Call To Urgently Reform Courts For Landlords
One landlords' organisation is urging the government to bring forward plans for court reforms to help landlords repossess a property more easily.
The Residential Landlords' Association (RLA) says it now takes an average of 22.5 weeks for a private landlord to make a claim to repossess their property.
That's up from the 2019 average of 21.6 weeks.
The figures highlight, the RLA says, that courts are unable to cope with landlords looking to repossess a property for legitimate reasons.
'Matter of urgency that plans for court reform are brought forward'
The RLA's policy manager, John Stewart, said: "The proposal to scrap Section 21 repossessions could lead to a big increase in cases being brought to court and it's now a matter of urgency that plans for court reform are brought forward by the government.

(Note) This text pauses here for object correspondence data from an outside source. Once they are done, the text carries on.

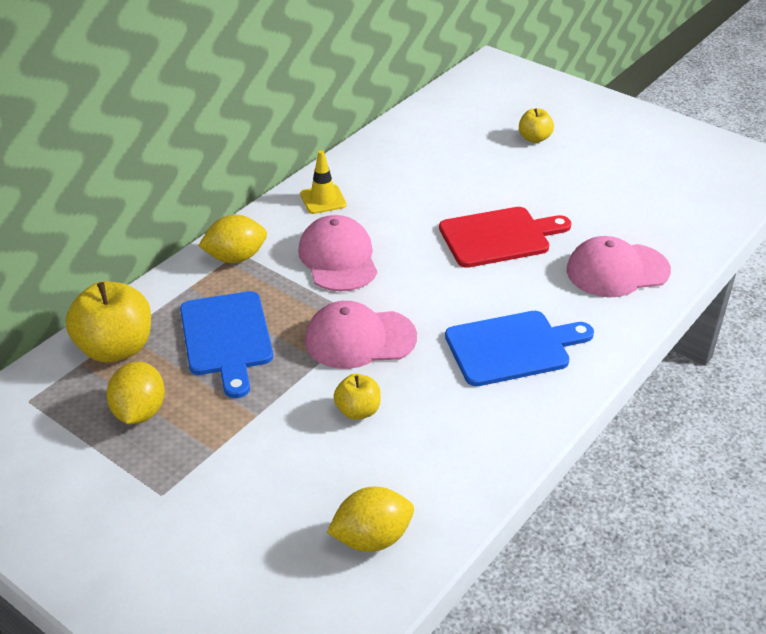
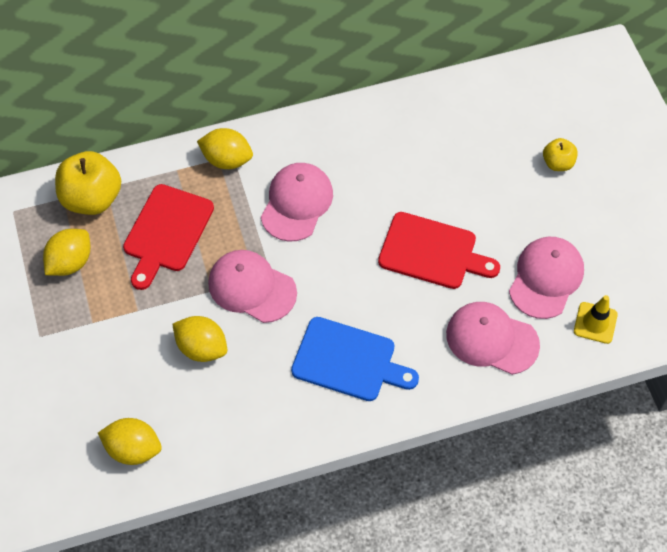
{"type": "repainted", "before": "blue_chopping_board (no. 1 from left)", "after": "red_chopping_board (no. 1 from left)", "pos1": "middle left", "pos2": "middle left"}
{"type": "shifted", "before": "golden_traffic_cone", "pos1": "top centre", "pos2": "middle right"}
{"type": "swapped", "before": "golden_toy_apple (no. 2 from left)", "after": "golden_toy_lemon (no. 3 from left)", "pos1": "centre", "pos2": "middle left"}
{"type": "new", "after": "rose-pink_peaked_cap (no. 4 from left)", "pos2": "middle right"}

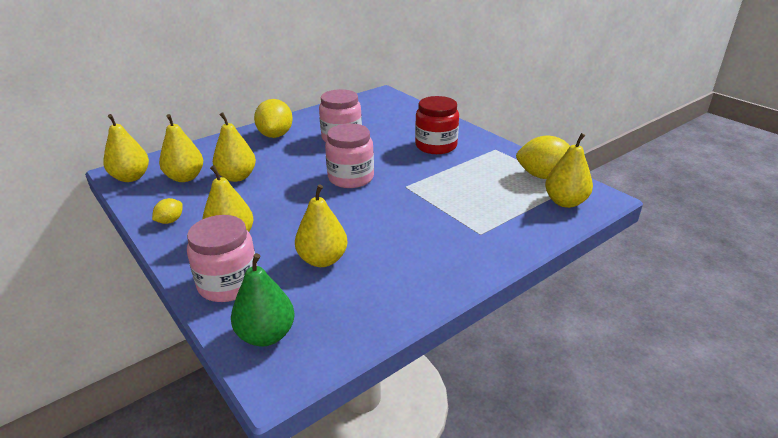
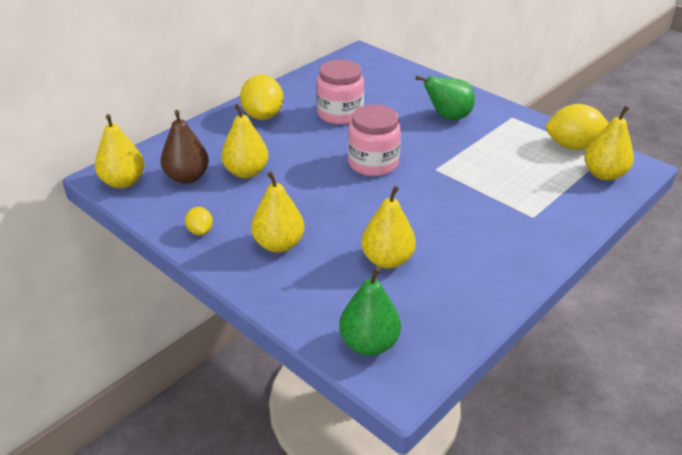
{"type": "rotated", "before": "golden_toy_lemon (no. 1 from left)", "pos1": "middle left", "pos2": "middle left", "turn": -45}
{"type": "repainted", "before": "golden_pear_fruit (no. 2 from left)", "after": "brown_pear_fruit", "pos1": "middle left", "pos2": "top left"}
{"type": "gone", "before": "rose-pink_jam_jar (no. 1 from left)", "pos1": "middle left"}
{"type": "swapped", "before": "red_jam_jar", "after": "green_pear_fruit (no. 2 from left)", "pos1": "top centre", "pos2": "top centre"}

"This requires a fully funded, dedicated and properly staffed housing court that will bring quick justice for tenants and landlords. Tinkering with the current system is not good enough."
Their research also highlights that most landlords are unhappy with the court's process for repossessing a property and will be happier supporting an alternative arrangement.
The RLA has now written to Robert Buckland, the new Justice Secretary, pointing out that since the government has pledged to scrap Section 21 repossessions, courts are struggling to cope with the growing pressures they are facing.
UK rents show a moderate rise
Meanwhile, a report from HomeLet shows that rents in the private sector are rising in-line with wages and have seen moderate growth.
The UK's average rent is now £959 per month, that is up 2.3% on the same time last year.
With London rents excluded from the calculations, the average rent is £794, a rise of 2.2% year-on-year. The average rent in London is up 3.1% over the past year and is now £1,665 per month.
Increase in rents
The figures from the tenant referencing specialists reveal that all 12 of the regions being monitored have seen an increase in rents between July last year and this year.
The largest rise over the past year was seen by landlords in the South West, with rises of 4.5%.
The report highlights that rent growth is matching inflation which, according to the Consumer Prices Index (CPI), grew at 2.2% in June.
Rent increases have also been seen in an index published by Countrywide that show rents grew by 1.9% in July.
According to their figures, the average rent is now £982 per month with Scotland seeing the strongest rent rises at 5.2%.